Monday, January 28, 2008

A 30 Rock Joke

[I have been thinking about doing a short series of posts on jokes but I am worried that "explaining" jokes will not be any fun to read. This is a test balloon. This is also from memory and may be inexact.]

In an episode of 30 Rock uber-corporate guy Alec Baldwin wants to teach comedy writer Tina Fey about the fine art of negotiation (I think). Trying to convince her, he says "I want to teach you Lemon! Let me be the Michelle Pfeiffer to your angry black kid who learns that poetry is just another form of rap."

Like a lot of jokes, this is funny because it compresses a lot in a small space -- here an absurd image and a movie critique. To start with, the "casting" is funny: the rich, aggressive, threatening Alec Baldwin will be the slight, physically intimidated white woman, while the little white woman Tina Fey will be the "angry black kid." Doubly funny with Baldwin is that he dated Michelle Pfeiffer, and they starred together in Married to the Mob, which comes close to just short circuiting the whole thing.

The phrase "Let me be the X to your Y" creates a metaphor that is usually pretty general, as in "let me be the lyric to your song" or something. Even when it is more specific (e.g. "let me be the Romeo to your Juliet") it is usually so famous it has the quality of a generalization -- Romeo and Juliet being the archetypical lovers.

The first thing that strikes you with Baldwin's formulation is that it is absurdly specific -- a Michelle Pfeiffer character in a moderately popular movie ten years ago.
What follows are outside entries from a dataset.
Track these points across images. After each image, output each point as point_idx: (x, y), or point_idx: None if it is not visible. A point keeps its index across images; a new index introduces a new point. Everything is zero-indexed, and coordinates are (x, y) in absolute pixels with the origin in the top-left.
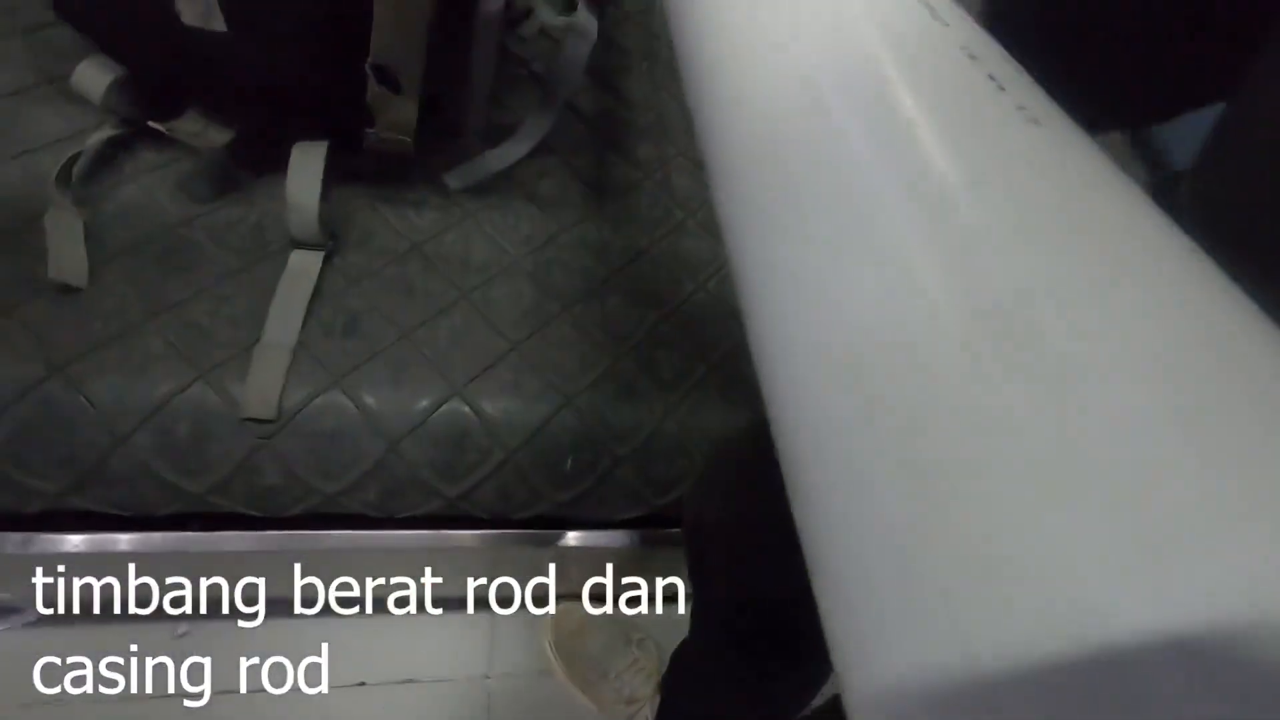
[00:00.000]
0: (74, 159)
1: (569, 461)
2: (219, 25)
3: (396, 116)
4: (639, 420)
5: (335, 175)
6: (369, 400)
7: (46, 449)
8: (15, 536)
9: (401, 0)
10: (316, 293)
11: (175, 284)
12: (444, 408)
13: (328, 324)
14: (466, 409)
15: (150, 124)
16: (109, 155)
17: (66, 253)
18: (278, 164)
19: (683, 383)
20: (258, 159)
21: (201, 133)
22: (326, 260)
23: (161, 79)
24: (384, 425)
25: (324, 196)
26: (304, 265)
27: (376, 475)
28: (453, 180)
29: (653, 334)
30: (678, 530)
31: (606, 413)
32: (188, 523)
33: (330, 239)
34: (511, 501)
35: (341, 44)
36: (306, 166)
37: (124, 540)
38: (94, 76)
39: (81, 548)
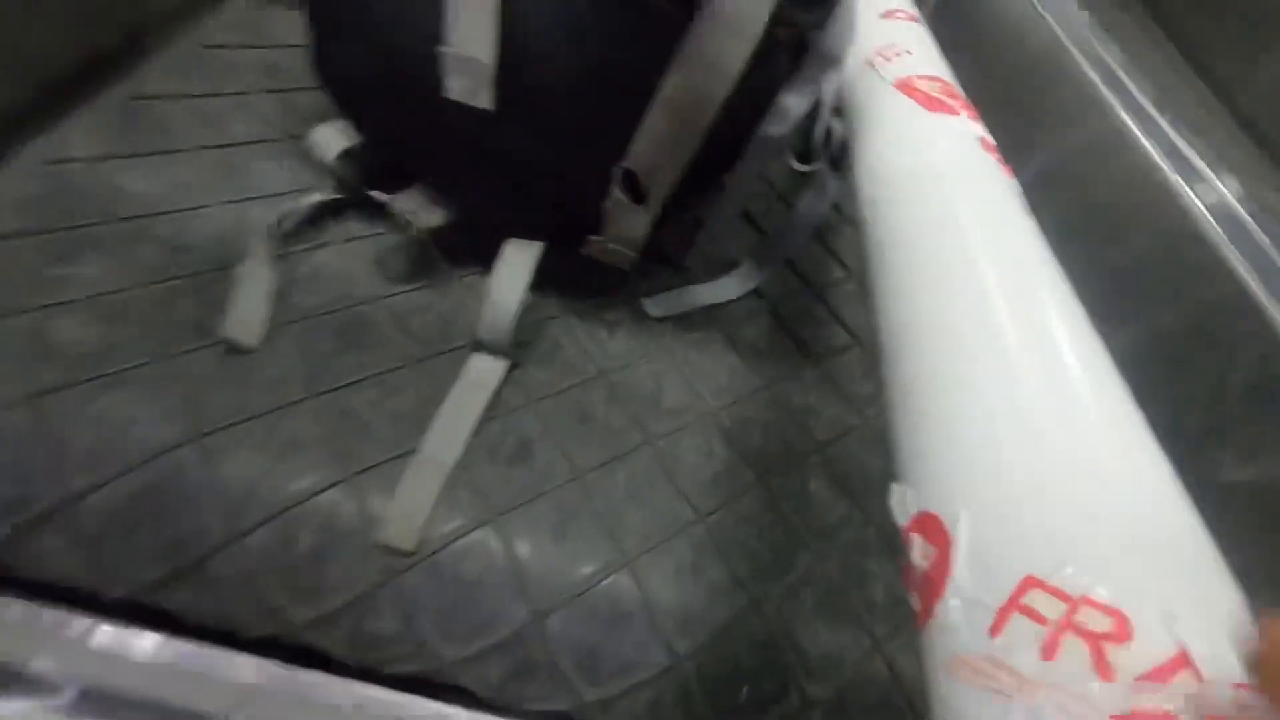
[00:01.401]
0: (285, 215)
1: (744, 690)
2: (484, 103)
3: (627, 228)
4: (841, 651)
5: (539, 288)
6: (523, 550)
7: (157, 528)
8: (84, 622)
9: (681, 111)
10: (490, 405)
11: (346, 362)
12: (608, 580)
13: (495, 445)
14: (634, 587)
15: (369, 193)
16: (318, 218)
17: (247, 309)
18: (484, 256)
19: (898, 609)
20: (465, 247)
21: (417, 212)
22: (510, 371)
23: (398, 150)
24: (533, 587)
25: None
26: (484, 372)
27: (509, 650)
28: (653, 307)
29: (861, 537)
30: None
31: (800, 631)
32: (265, 650)
33: (514, 347)
34: (660, 714)
35: (599, 141)
36: (516, 265)
37: (194, 652)
38: (330, 139)
39: (150, 654)
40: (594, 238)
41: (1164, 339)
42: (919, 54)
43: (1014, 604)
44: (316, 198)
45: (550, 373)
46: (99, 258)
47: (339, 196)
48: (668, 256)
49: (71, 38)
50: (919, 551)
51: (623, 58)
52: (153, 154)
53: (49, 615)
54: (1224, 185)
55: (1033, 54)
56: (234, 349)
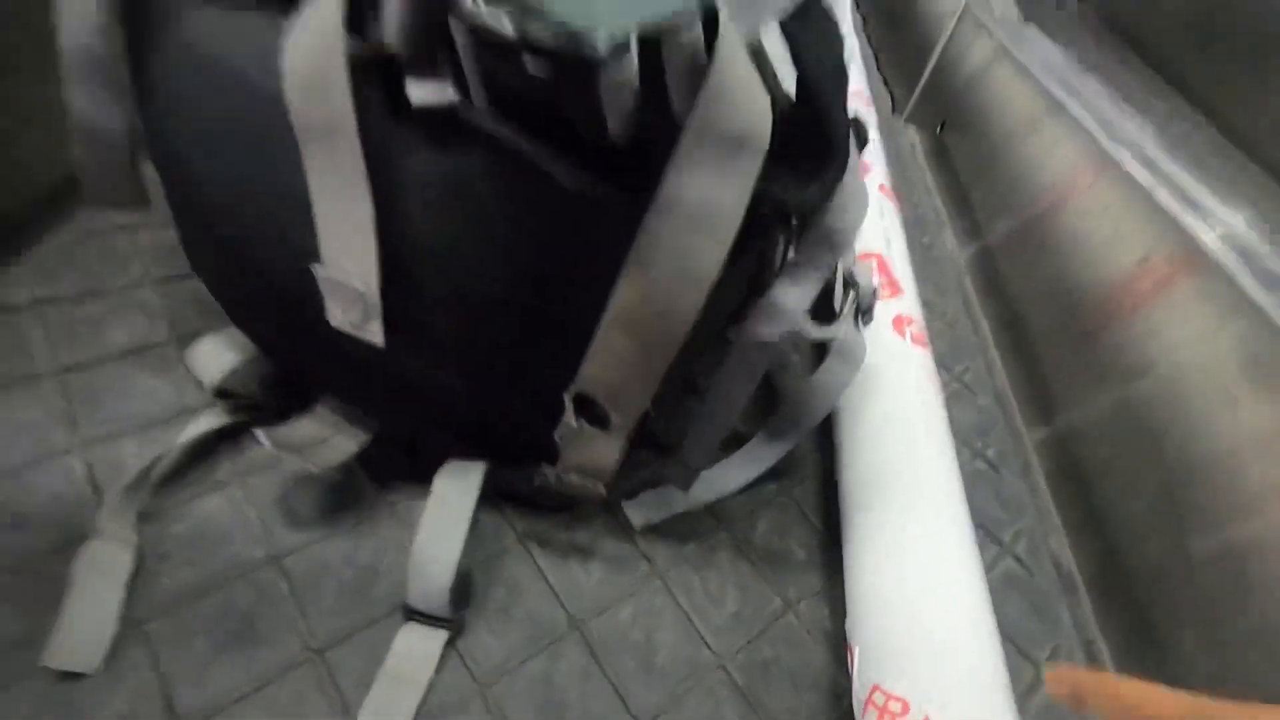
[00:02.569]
0: (153, 464)
1: None
2: (374, 337)
3: (590, 457)
4: None
5: (482, 501)
6: None
7: None
8: None
9: (641, 324)
10: (424, 702)
11: (223, 673)
12: None
13: None
14: None
15: (257, 431)
16: (206, 450)
17: (87, 619)
18: (420, 474)
19: None
20: (390, 475)
21: (328, 439)
22: (449, 643)
23: (296, 367)
24: None
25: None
26: (414, 651)
27: None
28: (636, 514)
29: None
30: None
31: None
32: None
33: (460, 610)
34: None
35: (532, 368)
36: (450, 504)
37: None
38: (214, 356)
39: None
40: (547, 467)
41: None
42: (866, 229)
43: (869, 700)
44: (203, 426)
45: (507, 636)
46: None
47: (231, 421)
48: (651, 451)
49: None
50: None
51: (549, 264)
52: (12, 386)
53: None
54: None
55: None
56: (68, 675)
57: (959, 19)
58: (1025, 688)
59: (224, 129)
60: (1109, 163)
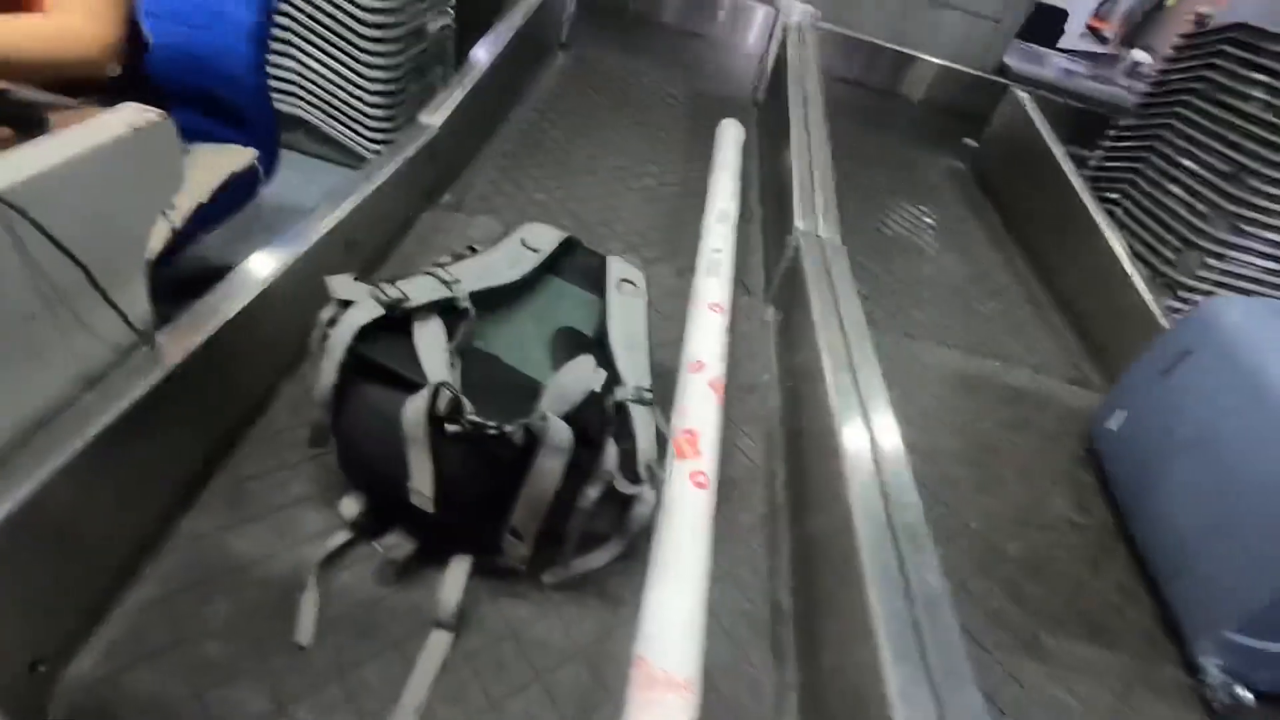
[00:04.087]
0: (324, 554)
1: None
2: (430, 508)
3: (517, 553)
4: None
5: (474, 575)
6: None
7: None
8: None
9: (532, 501)
10: (443, 666)
11: (361, 647)
12: None
13: (446, 691)
14: None
15: (370, 541)
16: (341, 552)
17: (306, 622)
18: (441, 567)
19: None
20: (429, 564)
21: (396, 546)
22: (454, 639)
23: (390, 514)
24: None
25: (465, 591)
26: (438, 643)
27: None
28: (548, 578)
29: None
30: None
31: None
32: None
33: (459, 622)
34: None
35: (493, 517)
36: (457, 571)
37: None
38: (350, 507)
39: None
40: (500, 559)
41: None
42: (691, 411)
43: None
44: (341, 539)
45: (480, 636)
46: (225, 600)
47: (352, 536)
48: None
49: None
50: None
51: (500, 485)
52: (245, 520)
53: None
54: None
55: None
56: (300, 648)
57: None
58: (732, 666)
59: (382, 429)
60: None
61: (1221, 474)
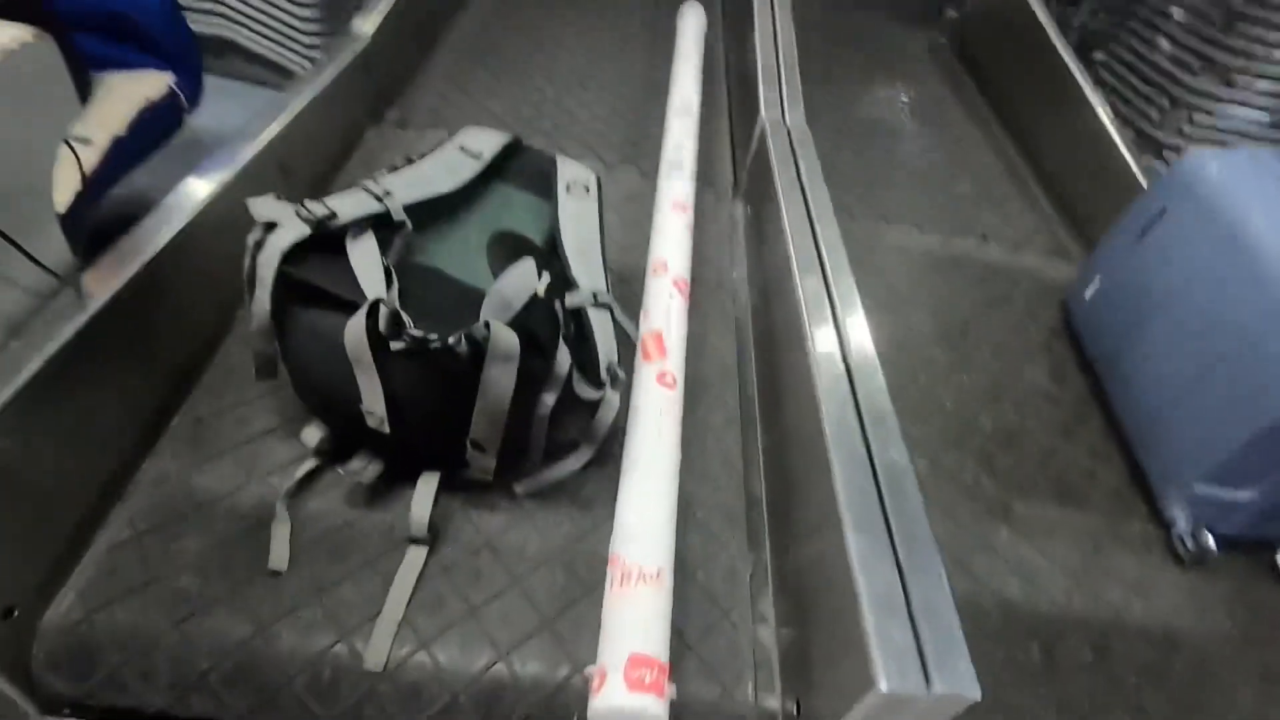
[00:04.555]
0: (294, 482)
1: (574, 716)
2: (386, 429)
3: (482, 464)
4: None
5: (442, 490)
6: (443, 659)
7: (249, 683)
8: None
9: (488, 412)
10: (419, 578)
11: (336, 568)
12: (492, 670)
13: (423, 601)
14: (507, 672)
15: (335, 466)
16: (310, 478)
17: (279, 549)
18: (410, 485)
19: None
20: (397, 483)
21: (363, 470)
22: (429, 553)
23: (352, 438)
24: (449, 681)
25: (435, 503)
26: (414, 557)
27: (440, 716)
28: (519, 488)
29: None
30: None
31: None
32: None
33: (434, 537)
34: None
35: (453, 432)
36: (426, 488)
37: None
38: (311, 434)
39: None
40: (464, 470)
41: None
42: (655, 312)
43: (611, 560)
44: (307, 467)
45: (455, 548)
46: (196, 536)
47: (318, 464)
48: (519, 456)
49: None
50: None
51: (453, 399)
52: (208, 458)
53: None
54: None
55: None
56: (275, 573)
57: (763, 120)
58: (710, 556)
59: (325, 354)
60: None
61: (1197, 329)
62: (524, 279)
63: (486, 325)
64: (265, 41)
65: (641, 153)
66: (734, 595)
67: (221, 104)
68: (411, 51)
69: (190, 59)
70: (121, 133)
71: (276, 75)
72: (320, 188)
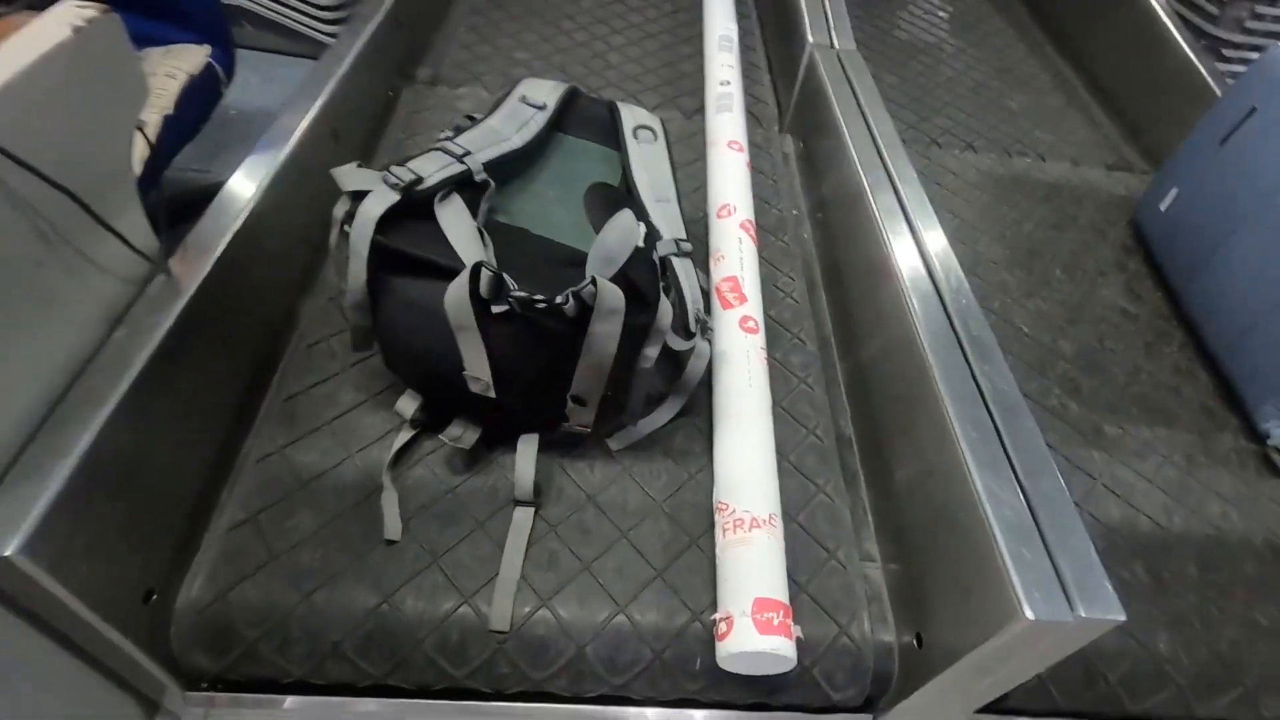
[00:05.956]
0: (391, 454)
1: (697, 660)
2: (490, 394)
3: (582, 418)
4: None
5: (542, 451)
6: (564, 615)
7: (381, 649)
8: (334, 700)
9: (592, 368)
10: (530, 539)
11: (449, 534)
12: (614, 622)
13: (538, 560)
14: (628, 623)
15: (433, 434)
16: (409, 447)
17: (391, 519)
18: (507, 448)
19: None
20: (495, 446)
21: (461, 435)
22: (536, 513)
23: (448, 406)
24: (575, 635)
25: (536, 467)
26: (523, 518)
27: (567, 669)
28: (614, 444)
29: None
30: None
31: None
32: (440, 695)
33: (538, 497)
34: (658, 687)
35: (556, 389)
36: (527, 450)
37: (406, 705)
38: (406, 405)
39: (373, 708)
40: (565, 425)
41: None
42: (729, 257)
43: (717, 508)
44: (404, 436)
45: (560, 507)
46: (307, 511)
47: (415, 433)
48: (616, 411)
49: (240, 365)
50: None
51: (556, 357)
52: (305, 435)
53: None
54: None
55: None
56: (391, 543)
57: (812, 47)
58: (808, 498)
59: (422, 322)
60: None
61: None
62: (627, 232)
63: (593, 281)
64: (285, 9)
65: (681, 92)
66: (838, 535)
67: (245, 75)
68: (435, 3)
69: (222, 30)
70: (171, 110)
71: (289, 41)
72: (369, 153)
The second half does two things. "The angry black kid who learns that poetry is just another form of rap" importantly does not have a name we remember off the top of our head -- he is not specific at all. This critiques the movie, which claims to be all about a white teacher inspiring these under-privledged kids, but treats the kids as such stereotypes they might as well not have names.
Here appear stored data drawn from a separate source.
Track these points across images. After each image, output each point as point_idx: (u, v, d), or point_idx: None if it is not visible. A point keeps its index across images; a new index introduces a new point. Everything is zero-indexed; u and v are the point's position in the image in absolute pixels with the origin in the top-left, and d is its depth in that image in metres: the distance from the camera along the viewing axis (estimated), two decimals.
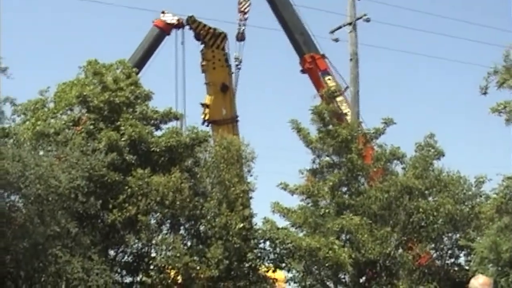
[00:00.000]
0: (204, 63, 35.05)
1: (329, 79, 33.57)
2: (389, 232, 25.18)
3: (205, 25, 34.59)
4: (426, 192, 26.09)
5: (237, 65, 36.14)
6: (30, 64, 70.41)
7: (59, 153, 22.82)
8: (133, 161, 24.58)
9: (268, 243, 25.99)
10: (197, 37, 34.90)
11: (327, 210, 25.90)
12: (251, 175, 27.27)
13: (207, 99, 35.29)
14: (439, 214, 25.13)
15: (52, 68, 69.38)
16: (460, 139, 73.22)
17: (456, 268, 26.81)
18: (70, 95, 25.90)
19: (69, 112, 26.11)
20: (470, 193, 26.63)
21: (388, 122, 27.27)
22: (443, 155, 26.99)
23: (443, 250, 26.91)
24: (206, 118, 34.85)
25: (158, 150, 25.30)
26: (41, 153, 23.13)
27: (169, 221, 25.53)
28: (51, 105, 26.44)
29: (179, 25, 34.65)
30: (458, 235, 26.21)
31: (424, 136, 27.28)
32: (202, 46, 35.02)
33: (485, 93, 21.75)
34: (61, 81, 26.71)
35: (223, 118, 35.16)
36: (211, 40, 34.72)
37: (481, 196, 26.75)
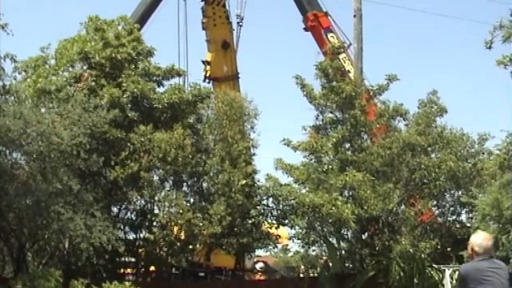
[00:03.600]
0: (204, 20, 34.60)
1: (332, 37, 33.03)
2: (392, 188, 24.82)
3: None
4: (429, 149, 25.82)
5: (238, 23, 35.74)
6: (31, 21, 69.51)
7: (60, 110, 22.65)
8: (135, 118, 24.52)
9: (271, 199, 25.84)
10: None
11: (330, 166, 25.60)
12: (254, 132, 27.29)
13: (208, 56, 34.94)
14: (441, 171, 24.77)
15: (53, 24, 68.60)
16: (464, 96, 72.50)
17: (458, 225, 26.77)
18: (71, 51, 25.64)
19: (70, 69, 25.91)
20: (472, 150, 26.27)
21: (391, 79, 26.69)
22: (446, 112, 26.49)
23: (445, 207, 26.81)
24: (207, 75, 34.53)
25: (160, 106, 25.18)
26: (42, 110, 22.96)
27: (171, 177, 25.44)
28: (52, 62, 26.21)
29: None
30: (460, 192, 25.98)
31: (427, 92, 26.97)
32: (203, 3, 34.59)
33: (490, 47, 21.34)
34: (62, 38, 26.40)
35: (224, 75, 34.79)
36: None
37: (483, 153, 26.47)
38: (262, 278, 33.67)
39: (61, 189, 21.17)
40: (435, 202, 26.69)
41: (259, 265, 34.66)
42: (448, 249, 26.49)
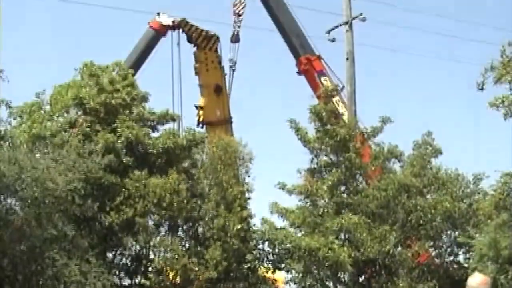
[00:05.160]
0: (197, 65, 35.21)
1: (325, 80, 33.71)
2: (388, 230, 25.05)
3: (197, 28, 34.70)
4: (424, 190, 26.17)
5: (231, 67, 36.41)
6: (26, 67, 70.34)
7: (55, 156, 22.81)
8: (130, 163, 24.70)
9: (267, 243, 25.94)
10: (190, 39, 35.02)
11: (325, 210, 25.82)
12: (248, 176, 27.28)
13: (201, 101, 35.49)
14: (437, 212, 25.10)
15: (48, 70, 69.52)
16: (458, 137, 73.25)
17: (455, 266, 26.43)
18: (66, 97, 25.98)
19: (65, 114, 26.19)
20: (468, 190, 26.57)
21: (385, 121, 27.24)
22: (441, 153, 27.11)
23: (442, 248, 26.82)
24: (201, 119, 35.04)
25: (155, 151, 25.51)
26: (37, 155, 23.15)
27: (167, 222, 25.60)
28: (47, 107, 26.53)
29: (174, 27, 34.65)
30: (456, 233, 26.18)
31: (421, 134, 27.43)
32: (195, 48, 35.20)
33: (482, 89, 21.76)
34: (57, 84, 26.78)
35: (218, 120, 35.31)
36: (203, 42, 34.85)
37: (479, 193, 26.67)
38: None
39: (56, 235, 21.38)
40: (432, 243, 26.65)
41: None
42: None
The second half of Baldwin's line also makes you realize that your initial feeling that the reference is absurd because it is specific is only part of the joke -- the real joke is that the movie about teaching angry black kids that poetry is just another form of rap is virtually a genre: off of the top of my head Freedom Writers and the shows Boston Public and an episode of Judging Amy come to mind. I am sure there are others. So in a way Baldwin's reference, which at first seems absurdly specific, turns out to be perfectly general, in part because it is ten years old and makes you think of more recent examples that would have been closer to hand.

The whole joke manages to be absurdly random, but also in an odd way perfectly intelligent, all at the same time.


James said...

I actually really enjoy breaking down the minutiae of jokes, and analyzing why they're funny. Good job on this one.

Dan said...

I'm with James. Breaking down jokes is as valid a critical form as anything else. And fun too.

More please, Geoff.

Darius Kazemi said...

Great idea. And great joke to start with!

Jason Powell said...

Also: "poetry is another form of rap" is a funny formulation, reversing the more conventional, expected way that I presume it is "taught" in all those cliché movies, i.e., "rap is just a contemporary form of poetry."

scott91777 said...

I teach "Humor as Argument" in my Engl 102 classes. We don't get quite as specific as THIS but understanding why a joke is funny is important (e.g. why is Dave Chappelle's white KKK leader so funny?) And this just proves my point that 30 Rock is perhaps the best comedy on the air right now next to The Office.

Matthew J. Brady said...

Nice analysis. And the great thing is that every episode is just packed with lines like this. Tina Fey has turned into a comedy genius with her writing (and having Alec Baldwin, Tracy Morgan, and the other stars reading it definitely helps).

Here's another one I liked, even if it's not as dense: Jane Krakowski's character is talking to Tina Fey's Liz Lemon about dating younger men. She states that they are "cougars", saying "Didn't you read that article about cougars in the Africa issue of Vanity Fair. It makes me so sad that more people don't know about cougars." I love that; the setup is that the issue of the magazine was a well-regarded look at the problems of Africa, and a normal person would say that they are sad about the problems of that continent, but she's self-absorbed and only interested in shallow stuff that relates to herself. Funny!

Chuck said...

Fantastic analysis. It definitely goes to show how intelligent the writing is on the show. Thanks.